● **What you should do**
Copy out every line of the data below word for word, omitting the pictures.

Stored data
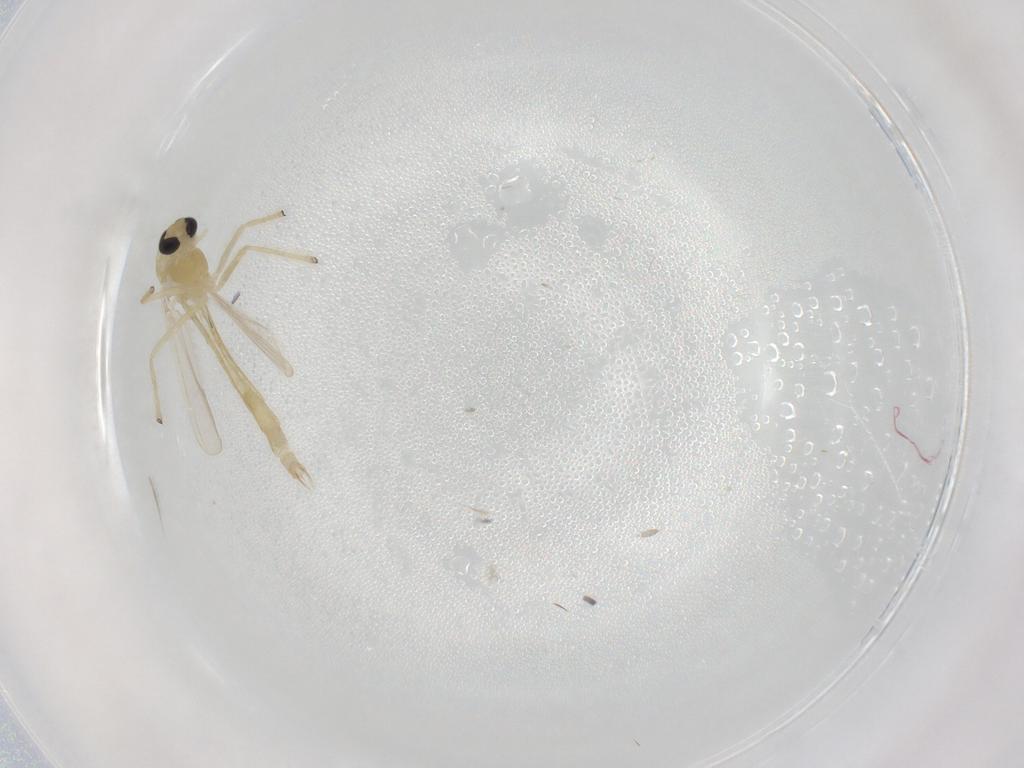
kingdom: Animalia
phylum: Arthropoda
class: Insecta
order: Diptera
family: Chironomidae
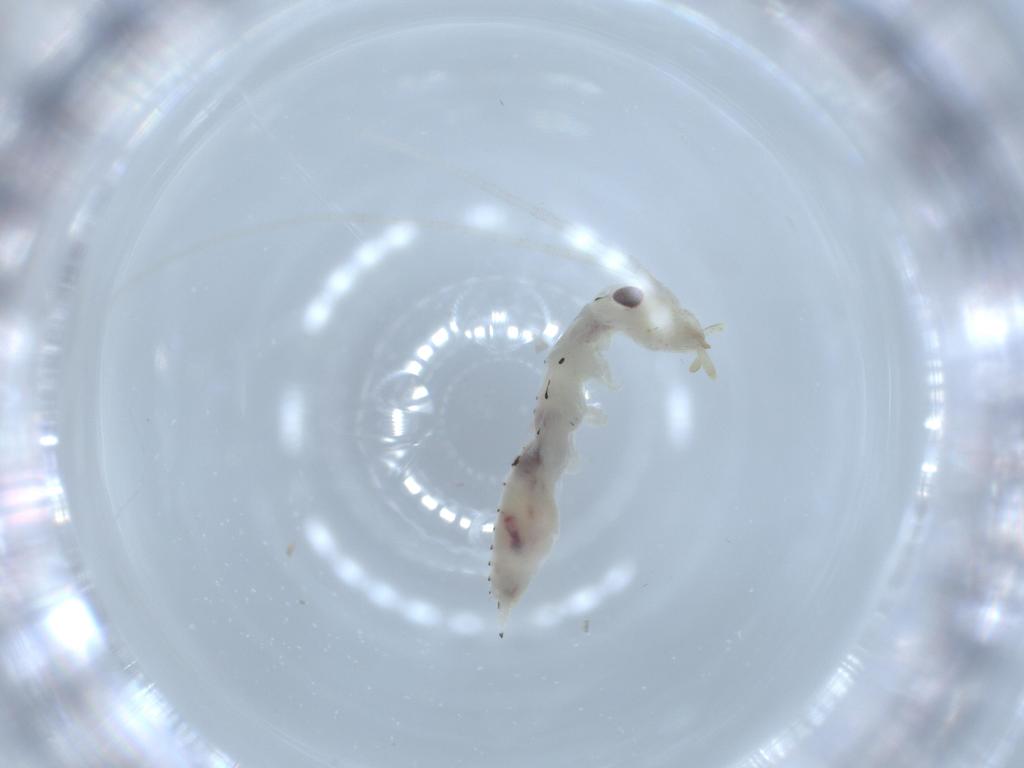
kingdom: Animalia
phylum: Arthropoda
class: Insecta
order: Orthoptera
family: Oecanthidae
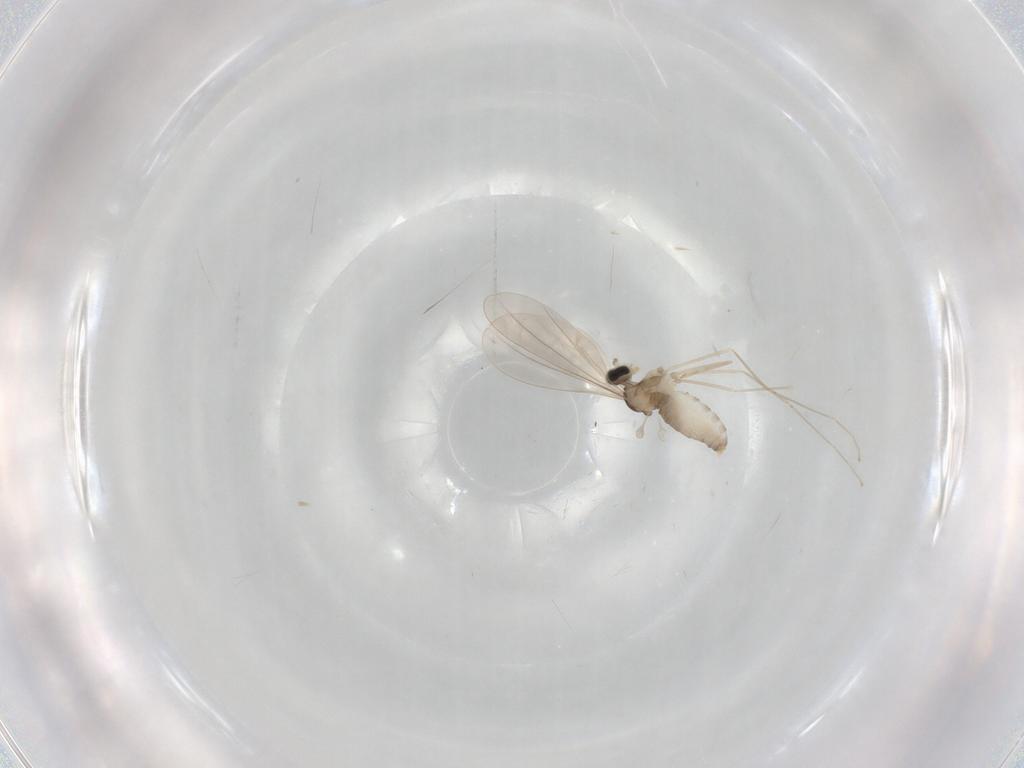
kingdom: Animalia
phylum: Arthropoda
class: Insecta
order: Diptera
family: Cecidomyiidae
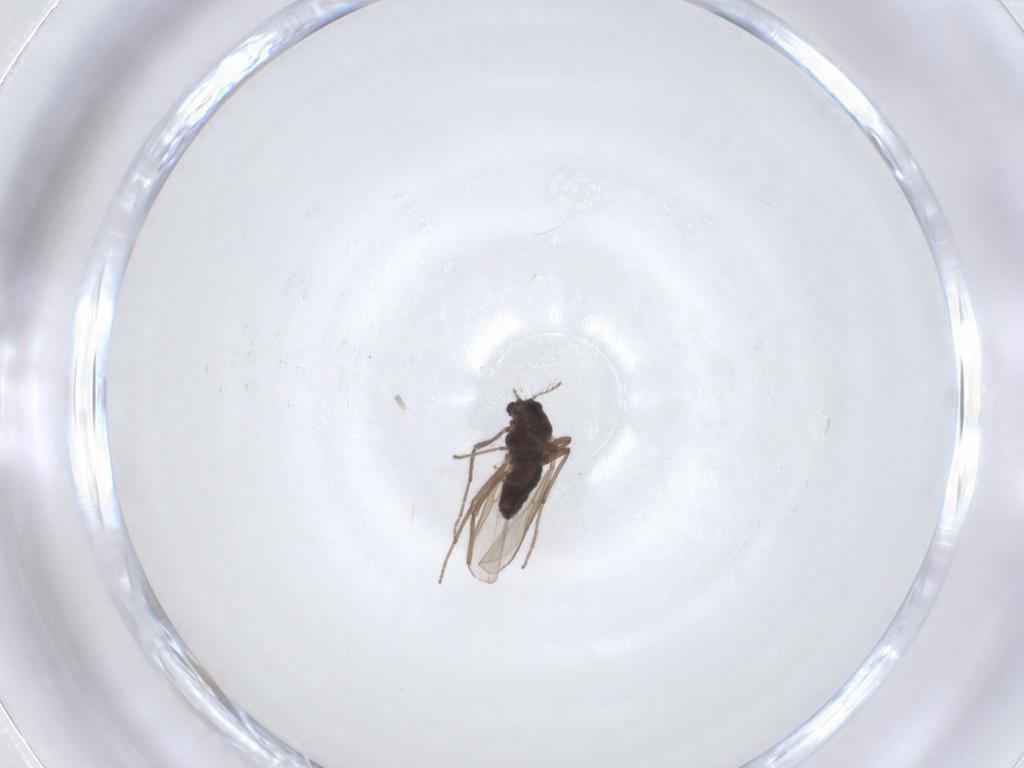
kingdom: Animalia
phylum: Arthropoda
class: Insecta
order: Diptera
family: Chironomidae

● **Problem solution**
kingdom: Animalia
phylum: Arthropoda
class: Insecta
order: Diptera
family: Chironomidae
kingdom: Animalia
phylum: Arthropoda
class: Insecta
order: Orthoptera
family: Oecanthidae
kingdom: Animalia
phylum: Arthropoda
class: Insecta
order: Diptera
family: Cecidomyiidae
kingdom: Animalia
phylum: Arthropoda
class: Insecta
order: Diptera
family: Chironomidae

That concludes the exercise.